Le jeu est extrêmement complexe et l’une des difficultés c’est justement que les différents acteurs ne parviennent pas à trouver un langage commun pour une sortie de crise.

RFI : Qu’est-ce qu’on sait exactement de l’état d’avancement des discussions sur le départ de Saleh ?

M.T : Les positions restent pour le moment très éloignées. Pour un certain nombre de contestataires, il n’est toujours pas question de transiger sur un départ immédiat et définitif du président Saleh ainsi que sur la disparition du régime actuel. En revanche, les partis du Forum ont une position beaucoup plus nuancée puisque pour eux il s’agit surtout de négocier des aménagements transitoires vers de nouvelles élections.

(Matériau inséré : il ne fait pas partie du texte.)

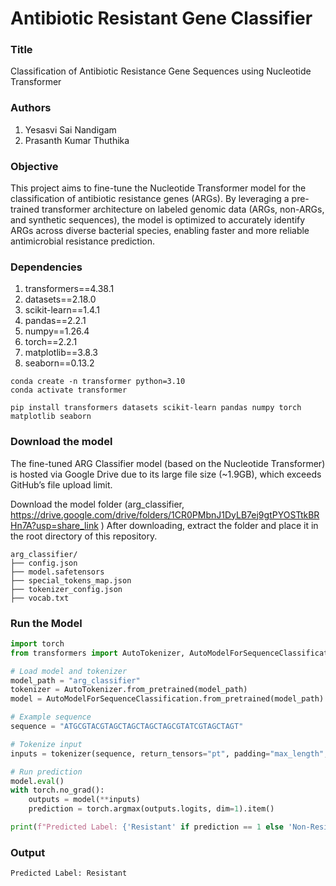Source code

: # Antibiotic Resistant Gene Classifier

### Title
Classification of Antibiotic Resistance Gene Sequences using Nucleotide Transformer

### Authors
1. Yesasvi Sai Nandigam
2. Prasanth Kumar Thuthika

### Objective
This project aims to fine-tune the Nucleotide Transformer model for the classification of antibiotic resistance genes (ARGs). By leveraging a pre-trained transformer architecture on labeled genomic data (ARGs, non-ARGs, and synthetic sequences), the model is optimized to accurately identify ARGs across diverse bacterial species, enabling faster and more reliable antimicrobial resistance prediction.

### Dependencies
1. transformers==4.38.1
2. datasets==2.18.0
3. scikit-learn==1.4.1
4. pandas==2.2.1
5. numpy==1.26.4
6. torch==2.2.1
7. matplotlib==3.8.3
8. seaborn==0.13.2

```
conda create -n transformer python=3.10
conda activate transformer
```
```
pip install transformers datasets scikit-learn pandas numpy torch matplotlib seaborn
```
### Download the model
The fine-tuned ARG Classifier model (based on the Nucleotide Transformer) is hosted via Google Drive due to its large file size (~1.9GB), which exceeds GitHub’s file upload limit.

Download the model folder (arg_classifier, https://drive.google.com/drive/folders/1CR0PMbnJ1DyLB7ej9gtPYOSTtkBRHn7A?usp=share_link )
After downloading, extract the folder and place it in the root directory of this repository.

```
arg_classifier/
├── config.json
├── model.safetensors
├── special_tokens_map.json
├── tokenizer_config.json
├── vocab.txt
```

### Run the Model
```python
import torch
from transformers import AutoTokenizer, AutoModelForSequenceClassification

# Load model and tokenizer
model_path = "arg_classifier"
tokenizer = AutoTokenizer.from_pretrained(model_path)
model = AutoModelForSequenceClassification.from_pretrained(model_path)

# Example sequence
sequence = "ATGCGTACGTAGCTAGCTAGCTAGCGTATCGTAGCTAGT"

# Tokenize input
inputs = tokenizer(sequence, return_tensors="pt", padding="max_length", truncation=True, max_length=512)

# Run prediction
model.eval()
with torch.no_grad():
    outputs = model(**inputs)
    prediction = torch.argmax(outputs.logits, dim=1).item()

print(f"Predicted Label: {'Resistant' if prediction == 1 else 'Non-Resistant'}")
```
### Output
```
Predicted Label: Resistant
```
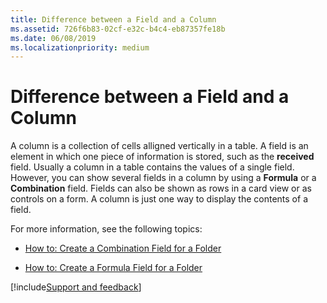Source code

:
 ```yaml
---
title: Difference between a Field and a Column
ms.assetid: 726f6b83-02cf-e32c-b4c4-eb87357fe18b
ms.date: 06/08/2019
ms.localizationpriority: medium
---
```


# Difference between a Field and a Column

A column is a collection of cells alligned vertically in a table. A field is an element in which one piece of information is stored, such as the **received** field. Usually a column in a table contains the values of a single field. However, you can show several fields in a column by using a **Formula** or a **Combination** field. Fields can also be shown as rows in a card view or as controls on a form. A column is just one way to display the contents of a field.


For more information, see the following topics:

- [How to: Create a Combination Field for a Folder](../Specifying-Form-Behavior/create-a-combination-field-for-a-folder.md)
    
- [How to: Create a Formula Field for a Folder](../Specifying-Form-Behavior/create-a-formula-field-for-a-folder.md)

[!include[Support and feedback](~/includes/feedback-boilerplate.md)]
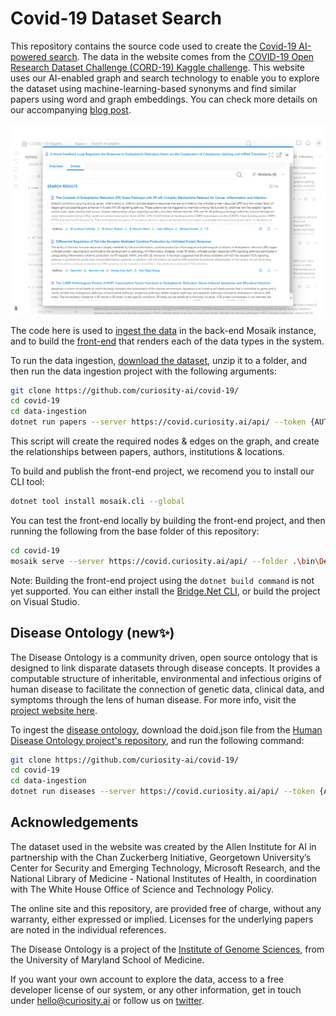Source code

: # Covid-19 Dataset Search

This repository contains the source code used to create the [Covid-19 AI-powered search](https://covid.curiosity.ai/#/home). The data in the website comes from the [COVID-19 Open Research Dataset Challenge (CORD-19) Kaggle challenge](https://www.kaggle.com/allen-institute-for-ai/CORD-19-research-challenge/tasks?taskId=561). This website uses our AI-enabled graph and search technology to enable you to explore the dataset using machine-learning-based synonyms and find similar papers using word and graph embeddings. You can check more details on our accompanying [blog post](https://medium.com/curiosity-ai/curiositys-covid-19-research-tool-63485e29472b).


![](https://raw.githubusercontent.com/curiosity-ai/covid-19/master/assets/similar-papers.png)


The code here is used to [ingest the data](https://github.com/curiosity-ai/covid-19/tree/master/data-ingestion) in the back-end Mosaik instance, and to build the [front-end](https://github.com/curiosity-ai/covid-19/tree/master/front-end) that renders each of the data types in the system. 

To run the data ingestion, [download the dataset](https://www.kaggle.com/allen-institute-for-ai/CORD-19-research-challenge/tasks?taskId=561), unzip it to a folder, and then run the data ingestion project with the following arguments:

```bash
git clone https://github.com/curiosity-ai/covid-19/
cd covid-19
cd data-ingestion
dotnet run papers --server https://covid.curiosity.ai/api/ --token {AUTH_TOKEN} --folder {PATH_TO_DATA}
```

This script will create the required nodes & edges on the graph, and create the relationships between papers, authors, institutions & locations.

To build and publish the front-end project, we recomend you to install our CLI tool:

```bash
dotnet tool install mosaik.cli --global
```

You can test the front-end locally by building the front-end project, and then running the following from the base folder of this repository:

```bash
cd covid-19
mosaik serve --server https://covid.curiosity.ai/api/ --folder .\bin\Debug\net461\bridge\
```

Note: Building the front-end project using the ```dotnet build command``` is not yet supported. You can either install the [Bridge.Net CLI](https://bridge.net/download/), or build the project on Visual Studio.


## Disease Ontology (new✨)

The Disease Ontology is a community driven, open source ontology that is designed to link disparate datasets through disease concepts. It provides a computable structure of inheritable, environmental and infectious origins of human disease to facilitate the connection of genetic data, clinical data, and symptoms through the lens of human disease. For more info, visit the [project website here](https://disease-ontology.org/).

To ingest the [disease ontology](https://disease-ontology.org/), download the doid.json file from the [Human Disease Ontology project's repository](https://github.com/DiseaseOntology/HumanDiseaseOntology), and run the following command:

```bash
git clone https://github.com/curiosity-ai/covid-19/
cd covid-19
cd data-ingestion
dotnet run diseases --server https://covid.curiosity.ai/api/ --token {AUTH_TOKEN} --folder {PATH_TO_DOID.JSON}
```


## Acknowledgements

The dataset used in the website was created by the Allen Institute for AI in partnership with the Chan Zuckerberg Initiative, Georgetown University’s Center for Security and Emerging Technology, Microsoft Research, and the National Library of Medicine - National Institutes of Health, in coordination with The White House Office of Science and Technology Policy.

The online site and this repository, are provided free of charge, without any warranty, either expressed or implied. Licenses for the underlying papers are noted in the individual references.

The Disease Ontology is a project of the [Institute of Genome Sciences](http://www.igs.umaryland.edu/), from the University of Maryland School of Medicine.

If you want your own account to explore the data, access to a free developer license of our system, or any other information, get in touch under hello@curiosity.ai or follow us on [twitter](https://twitter.com/curiosity_ai).

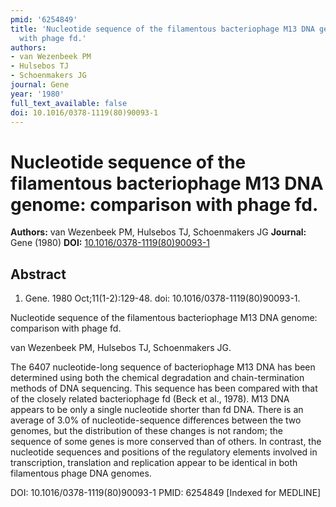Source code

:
 ```yaml
---
pmid: '6254849'
title: 'Nucleotide sequence of the filamentous bacteriophage M13 DNA genome: comparison
  with phage fd.'
authors:
- van Wezenbeek PM
- Hulsebos TJ
- Schoenmakers JG
journal: Gene
year: '1980'
full_text_available: false
doi: 10.1016/0378-1119(80)90093-1
---
```


# Nucleotide sequence of the filamentous bacteriophage M13 DNA genome: comparison with phage fd.
**Authors:** van Wezenbeek PM, Hulsebos TJ, Schoenmakers JG
**Journal:** Gene (1980)
**DOI:** [10.1016/0378-1119(80)90093-1](https://doi.org/10.1016/0378-1119(80)90093-1)

## Abstract

1. Gene. 1980 Oct;11(1-2):129-48. doi: 10.1016/0378-1119(80)90093-1.

Nucleotide sequence of the filamentous bacteriophage M13 DNA genome: comparison 
with phage fd.

van Wezenbeek PM, Hulsebos TJ, Schoenmakers JG.

The 6407 nucleotide-long sequence of bacteriophage M13 DNA has been determined 
using both the chemical degradation and chain-termination methods of DNA 
sequencing. This sequence has been compared with that of the closely related 
bacteriophage fd (Beck et al., 1978). M13 DNA appears to be only a single 
nucleotide shorter than fd DNA. There is an average of 3.0% of 
nucleotide-sequence differences between the two genomes, but the distribution of 
these changes is not random; the sequence of some genes is more conserved than 
of others. In contrast, the nucleotide sequences and positions of the regulatory 
elements involved in transcription, translation and replication appear to be 
identical in both filamentous phage DNA genomes.

DOI: 10.1016/0378-1119(80)90093-1
PMID: 6254849 [Indexed for MEDLINE]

Quant au parti du Congrès du peuple, le parti de Saleh, il compte lui-aussi des modérés, qui seraient tout à fait d’accord pour arriver à une position de compromis, ce qui voudrait dire une abdication du président en faveur du vice-président – parce que pour l’instant la délégation de pouvoir ne s’est pas faite officiellement. Mais au Congrès, il y en a d’autres qui exigent jusqu’à présent que le président puisse aller jusqu’au terme de son mandat, en 2013. Donc les positions restent extrêmement tranchées et éloignées les unes des autres.

RFI : Dans l’immédiat le nœud du problème reste la question de l’après-Saleh ?

M.T : Oui, absolument. Mais il est difficile de savoir exactement quelles sont les forces derrière le regain de violence actuel. Il y a sans doute des contestataires. En tout cas, ce mercredi après-midi, l’appel à participer aux cérémonies de funérailles des victimes des combats de ces derniers jours provenait justement de la coordination qui est proche du Forum de l’opposition, ce qui supposerait qu’ils ont joué un rôle très important dans ce qui s’est passé ces derniers jours. Mais en même temps, il y a le jeu du fils du président qui prend lui aussi position sur l’après-Saleh. Apparemment, le président a en effet exigé que son fils soit amené à jouer un rôle majeur dans le futur Yémen.

RFI : Les batailles en cours ressemblent à des disputes de territoires pour se positionner dans l’après-Saleh ?

M.T. : Oui et c’est bien de territoires qu’il s’agit concrètement dans la ville de Sanaa. Celle-ci est en effet divisée en zones contrôlées par différentes factions. Il y a la zone entre les mains du fils du président, elle est contrôlée par le restant de l’armée fidèle au régime, ensuite il y a une zone contrôlée par les partisans de al-Ahmar – le chef de tribu. Une dernière zone est placée sous la protection du chef dissident Ali Mohsen et abrite aussi les différents mouvements contestataires. Effectivement, ce qui se passe, c’est une dispute de terrains parce que c’est ce qui matérialise le rapport des forces.